What is psychiatric classification based on? And what is observed for diagnosis?

Psychiatric classification is based on the medical model (physical classification). Symptoms are observed for diagnosis.

When classifying psychological dysfunction, what are three aspects of the mental illness that must be understood in order to help a person get better.

The CAUSE of the illness (causation), what MAINTAINS the illness (maintenance) and how to TREAT the illness (treatment).

When finding the CAUSE of a mental illness, clinicians must look at the contributing factors from a ___, ___ & ___ perspective.

Causes of mental illness include biological, psychological & sociocultural factors.

When an illness is episodic and comes back again, clinicians must look at the ___ factors.

MAINTAINING factors.

What components of mental illness must treatment target?

The causal and maintaining factors.

What are three abnormal behaviours that can indicate a mental/psychological disorder?

And what must be remembered about these behaviours?

And what do they depend on?

Deviance, distress and dysfunction.

Not one is necessary, or on its own sufficient, to classify a disorder.

They depend on what is considered ‘normal’ within a society.

What is DEVIANCE?

Rare behaviour that deviates from the norm.

What is DISTRESS?

When a person or those around them is distressed by his/her behaviour.

What is DYSFUNCTION?

Maladaptive behaviour whereby the person cannot carry out daily functions.

Historically, what was mental illness called? And what kind of concept was it?

‘Madness’ or ‘insanity’. It was UNITARY CONCEPT, whereby ‘insanity’ was the same in everyone, just expressed differently (different symptoms). There were no seperate disorders.

How many categories of mental disorders are there today? And were are they listed?

400+. They are mainly listed in the Diagnostic and Statistical Manual of Mental Disorders (DSM) and the International Classification of Diseases and Related Health Problems (ICD).

What do the DSM and ICD handbooks contain?

They contain descriptions of symptom clusters.

What is the field of study that evaluates the prevalence/incidence of mental illness within a given society?

Psychiatric epidemiology.

What is prevalence? And what is incidence?

Prevalence is the proportion within a specified population that has a diagnosable disorder - within a specified time period.
Incidence is the proportion of healthy individuals that will develop a disorder in their lifetime.

In what periods of time is the prevalence of mental illness evaluated?

Point-prevalence (right now), one-year prevalence (12 months) and lifetime prevalence (during a person’s lifetime).

What other population percentages need to be considered when evaluating psychiatric epidemiology?

The percentage of people that seek help, and the percentage of people that receive help.

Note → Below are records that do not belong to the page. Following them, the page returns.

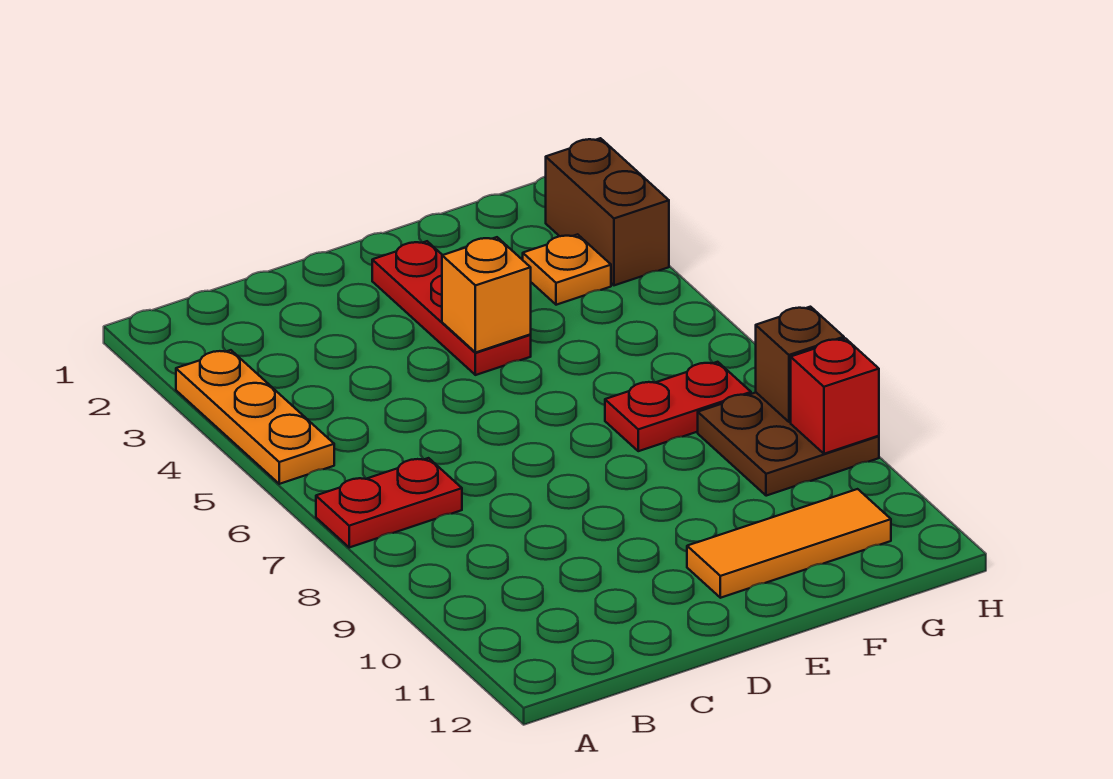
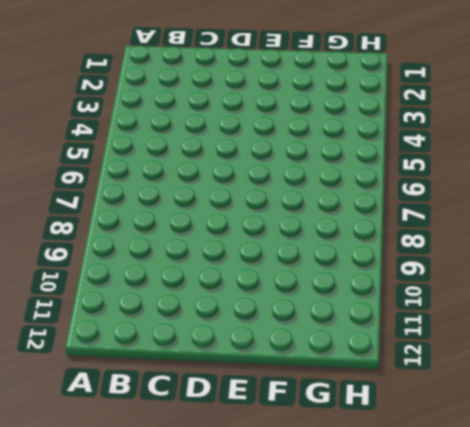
none -> orange plate A3:A5 level 1
none -> red plate A7:B7 level 1

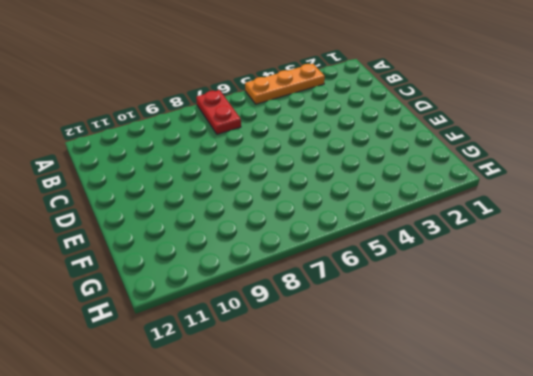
none -> red plate E2:E4 level 1
none -> orange tile E11:G11 level 1

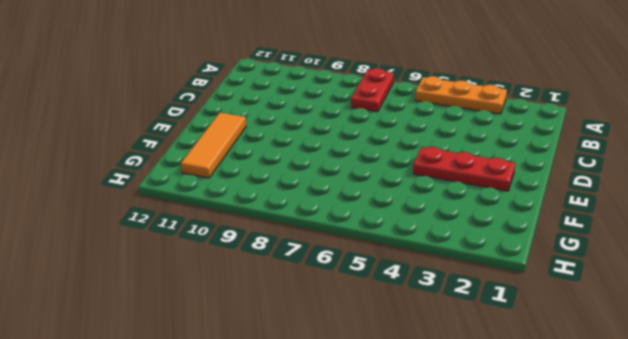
none -> red plate F7:G7 level 1
none -> orange plate G3 level 1

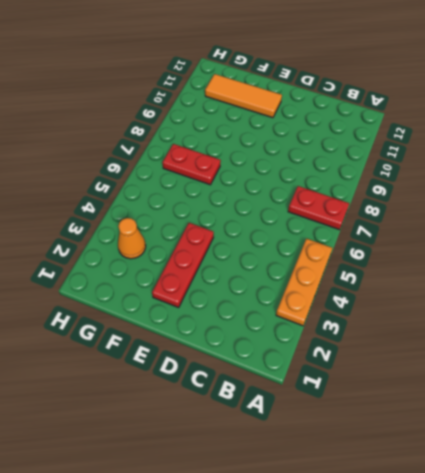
orange cone G3 level 1 -> orange plate G3 level 1
none -> brown plate G8:H9 level 1
none -> brown brick H2:H3 level 1

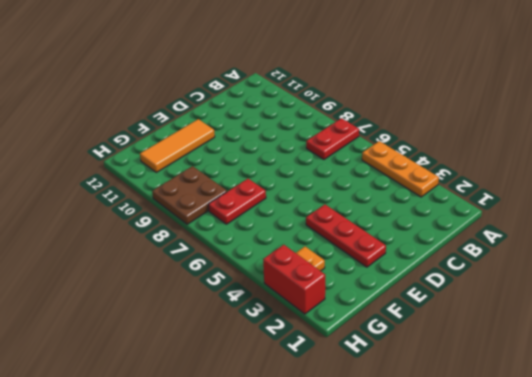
red brick H2:H3 level 1 -> brown brick H2:H3 level 1
none -> orange brick E4 level 2
none -> brown brick H8 level 2

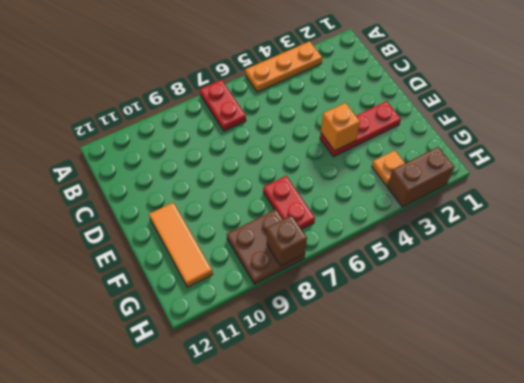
none -> red brick H9 level 2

Internationally, what is the generally accepted lifetime prevalence of any mental disorder?

32-48%.


In Australia (2007 survey) what is the lifetime prevalence for any mental disorder?


45%


What are the three most common categories of mental disorders in Australia? And what number of Australians experience one in their life?

Anxiety, affective (depressive) and substance abuse disorders are the most common.
7.3 million Australians experience one at some point in their lifetime.

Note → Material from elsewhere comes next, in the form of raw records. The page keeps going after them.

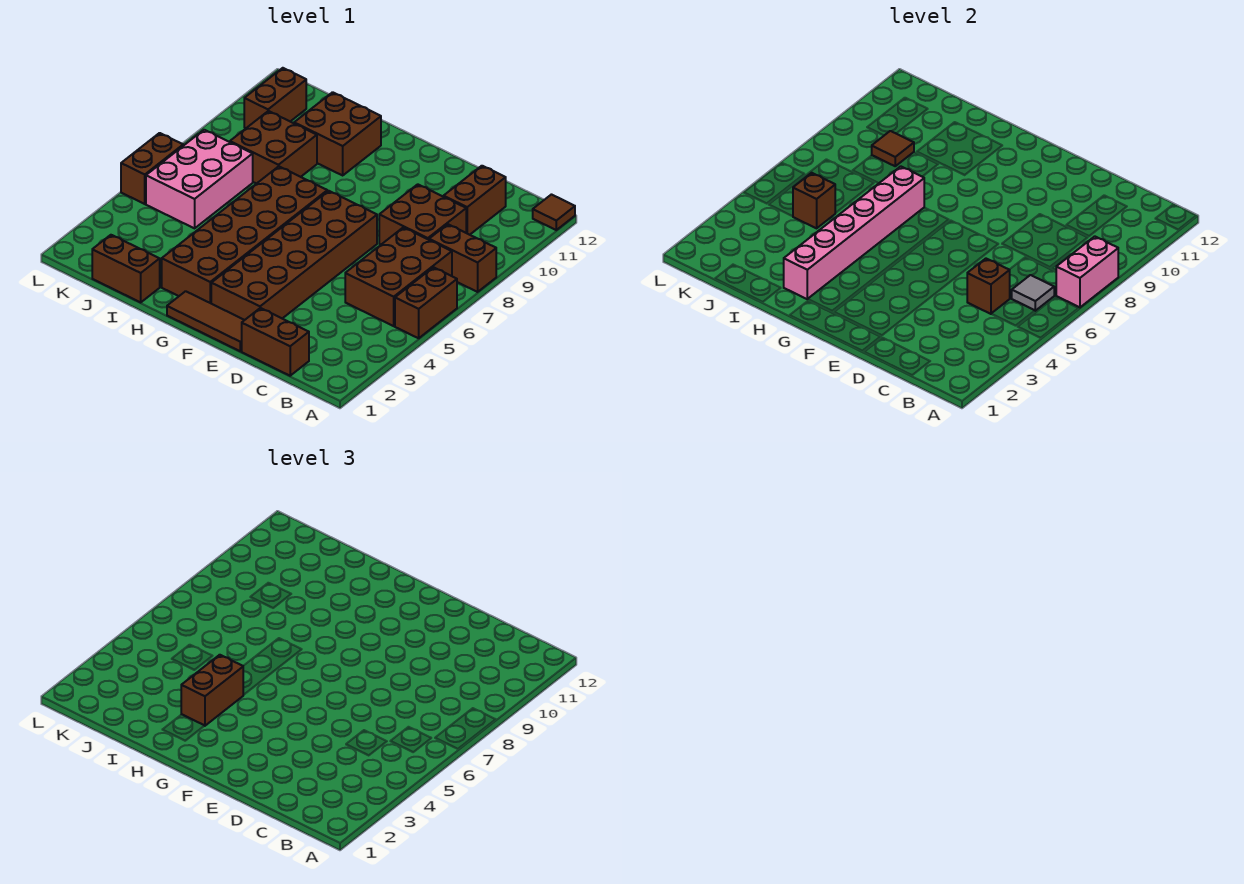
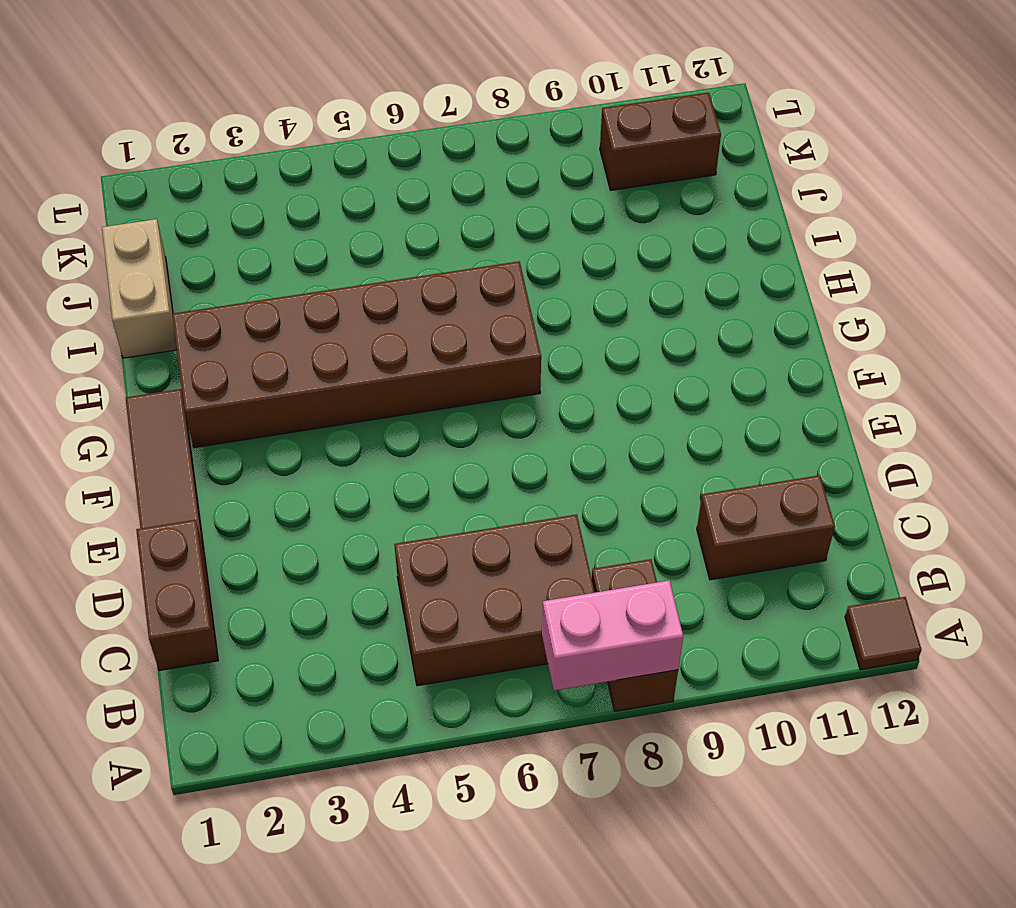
tan brick I1:J1 level 1 -> brown brick I1:J1 level 1
none -> brown brick A5:A6 level 1
none -> brown brick C8:D9 level 1
none -> brown brick E2:F7 level 1

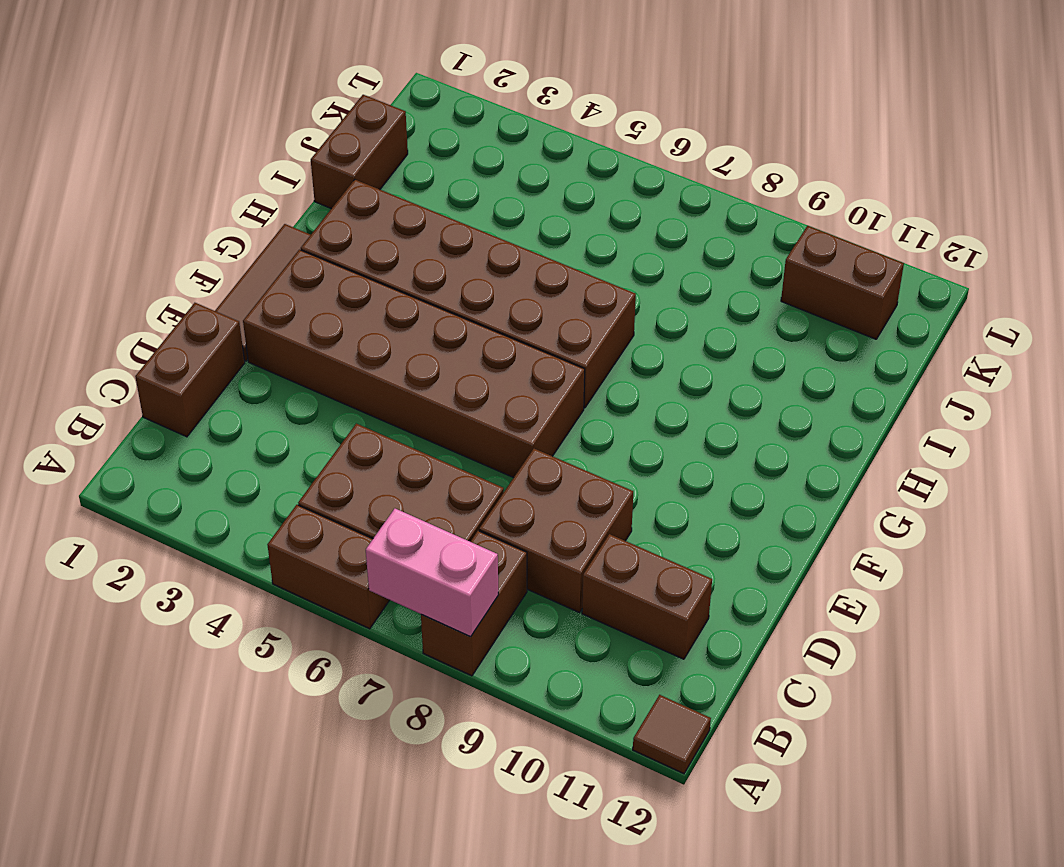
none -> brown brick H10:I11 level 1
none -> brown brick I8:J9 level 1
none -> pink brick J5:K7 level 1

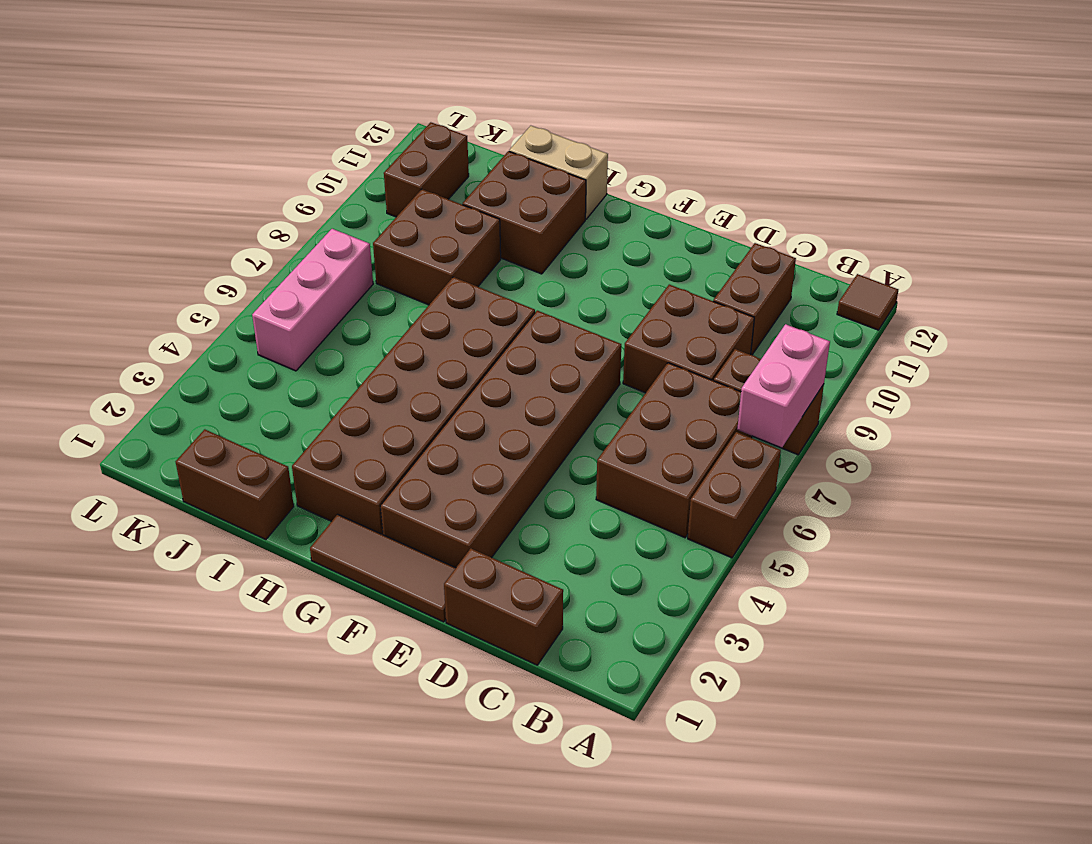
tan brick H12:I12 level 1 -> none
pink brick K5:K7 level 1 -> pink brick J5:K7 level 1
none -> brown brick L5:L6 level 1
none -> grey tile B6 level 2
none -> brown brick C5 level 2

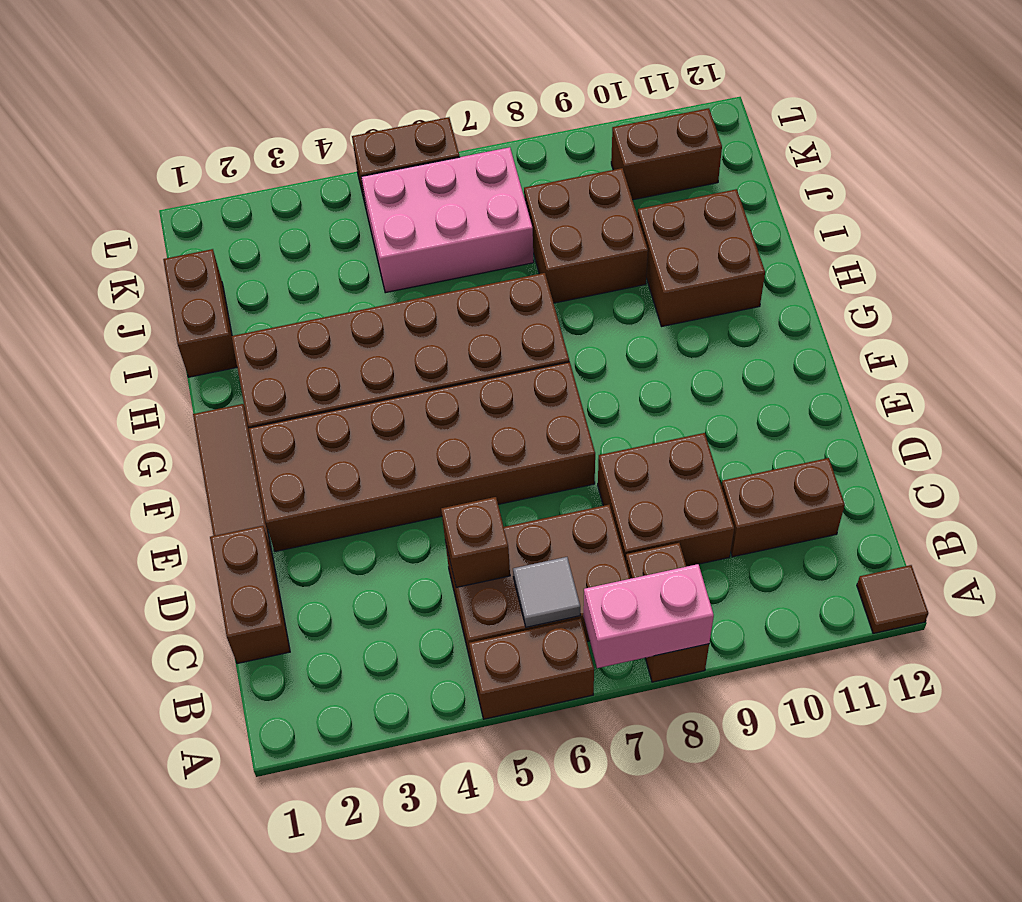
none -> pink brick H2:H7 level 2
none -> brown brick J5 level 2
none -> brown tile J9 level 2

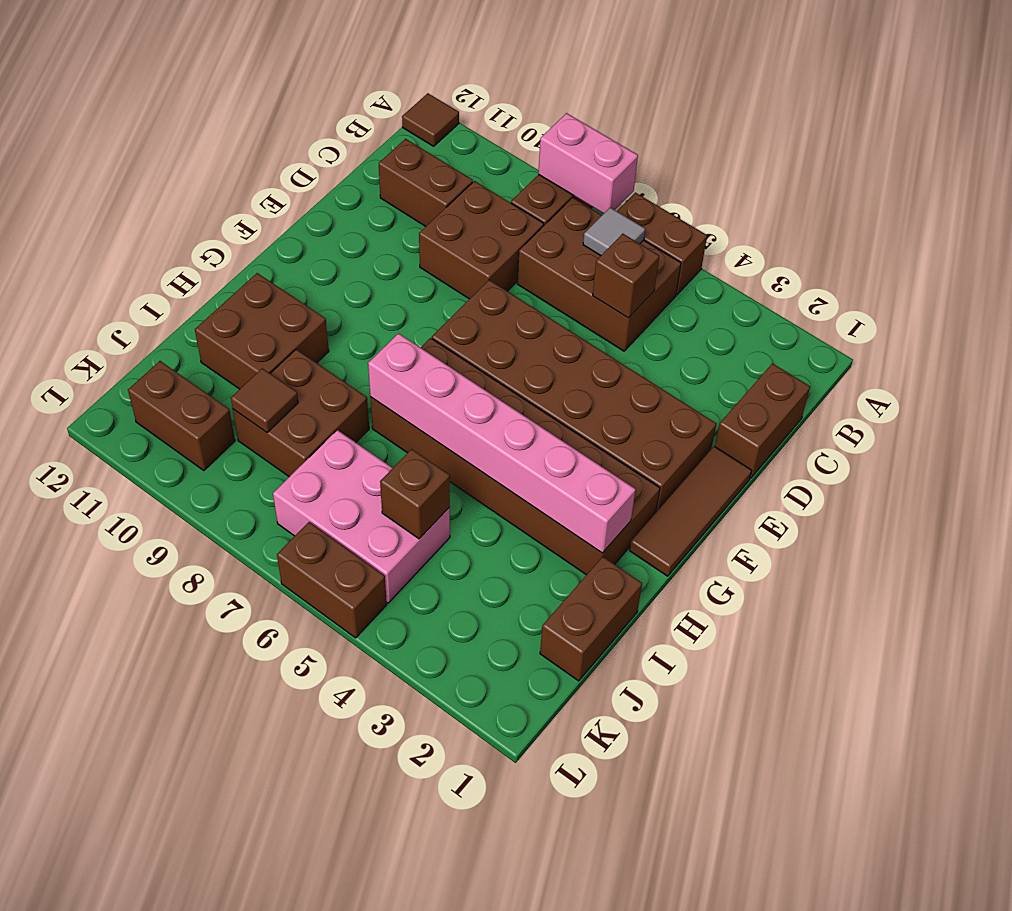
none -> brown brick H3:H4 level 3

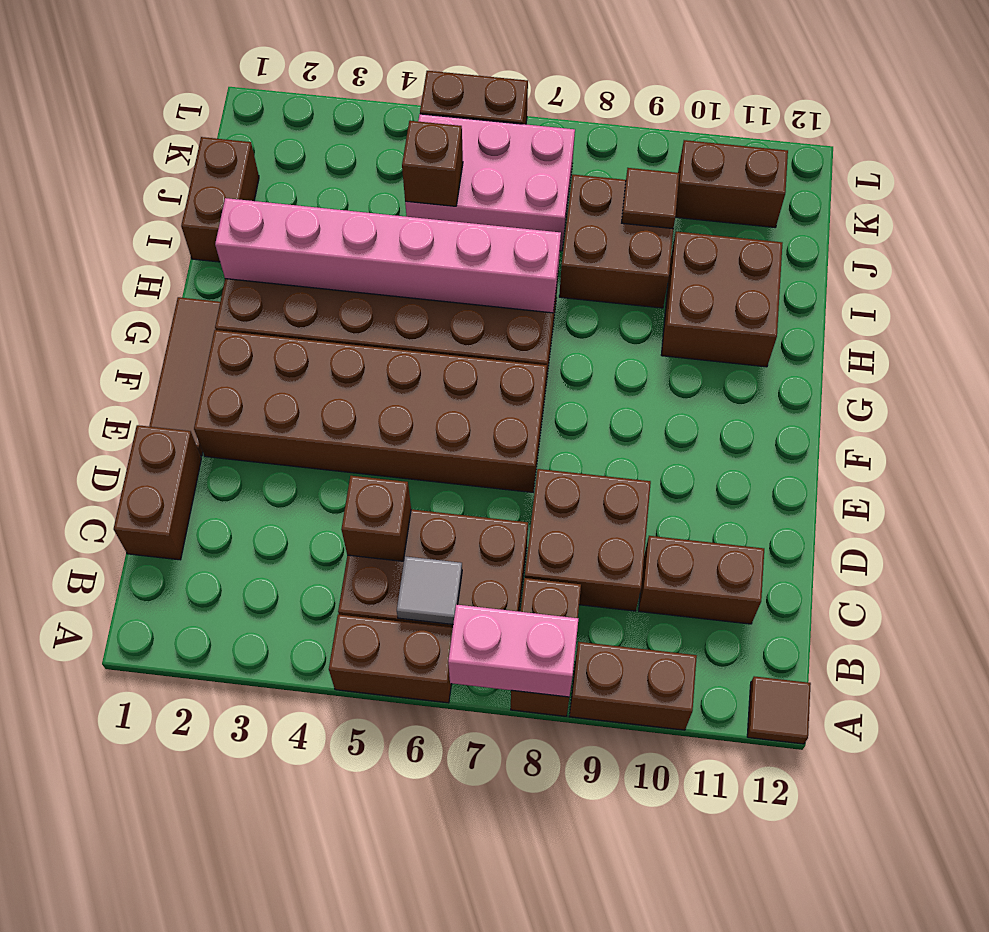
brown brick A9:A10 level 1 -> brown brick H3:H4 level 3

What is the 12-month prevalence of anxiety, affective and substance abuse disorders in Australia (percentage and number)? And what percentage do each disorder make up of that prevalence?

The 12-month prevalence is 20% (3.2 million Australians). Anxiety (14%), affective (6%) and substance abuse (5%).

How many people received help for their anxiety, affective or substance abuse disorder in 2007?

And what might it mean for those who didn’t seek help?

1/3 of people received help.
The 2/3 who didn’t could indicate that there is a huge public health problem OR that we are overestimating the prevalence of mental disorders.
Perhaps the two-thirds of diagnosed people didn’t actually need treatment anyway.

When assessing a mental disorder, what distinctions must clinicians make?


Is the mental illness a RESPONSE to a particular event? Or is it a DYSFUNCTION (behavioural, psychological or biological) within the individual?
(The latter being the indication of mental illness).